What you will do:
Please restate every line below exactly, without any pictures.

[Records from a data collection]
- Opening Delimiter -
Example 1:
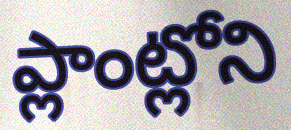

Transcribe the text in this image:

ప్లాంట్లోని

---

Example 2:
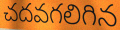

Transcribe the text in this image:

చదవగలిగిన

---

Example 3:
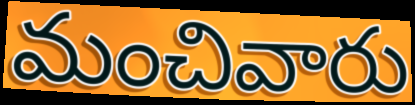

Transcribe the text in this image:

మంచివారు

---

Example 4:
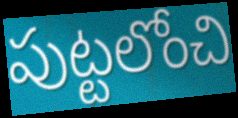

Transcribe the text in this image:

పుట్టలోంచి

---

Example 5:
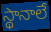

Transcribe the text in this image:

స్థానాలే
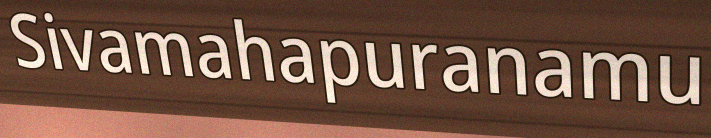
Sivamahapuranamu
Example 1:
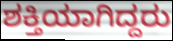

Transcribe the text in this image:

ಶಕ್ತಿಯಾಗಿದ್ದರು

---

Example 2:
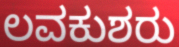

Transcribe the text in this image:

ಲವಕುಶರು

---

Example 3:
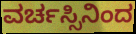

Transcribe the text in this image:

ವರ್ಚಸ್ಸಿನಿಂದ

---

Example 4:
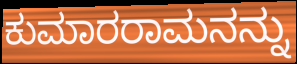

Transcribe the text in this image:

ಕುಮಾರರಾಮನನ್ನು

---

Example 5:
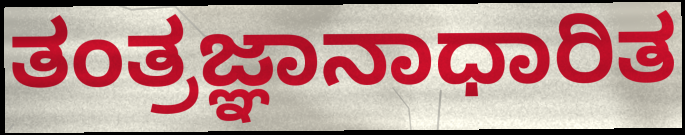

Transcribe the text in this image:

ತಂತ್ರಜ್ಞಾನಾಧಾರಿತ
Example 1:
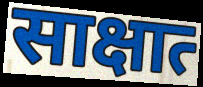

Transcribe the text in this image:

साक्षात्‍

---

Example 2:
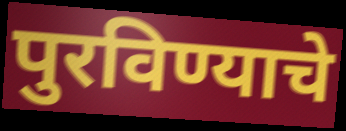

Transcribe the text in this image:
- Closing Delimiter -
Exercise result:
Example 1:

Transcribe the text in this image:

ప్లాంట్లోని

---

Example 2:

Transcribe the text in this image:

చదవగలిగిన

---

Example 3:

Transcribe the text in this image:

మంచివారు

---

Example 4:

Transcribe the text in this image:

పుట్టలోంచి

---

Example 5:

Transcribe the text in this image:

స్థానాలే
Sivamahapuranamu
Example 1:

Transcribe the text in this image:

ಶಕ್ತಿಯಾಗಿದ್ದರು

---

Example 2:

Transcribe the text in this image:

ಲವಕುಶರು

---

Example 3:

Transcribe the text in this image:

ವರ್ಚಸ್ಸಿನಿಂದ

---

Example 4:

Transcribe the text in this image:

ಕುಮಾರರಾಮನನ್ನು

---

Example 5:

Transcribe the text in this image:

ತಂತ್ರಜ್ಞಾನಾಧಾರಿತ
Example 1:

Transcribe the text in this image:

साक्षात्‍

---

Example 2:

Transcribe the text in this image:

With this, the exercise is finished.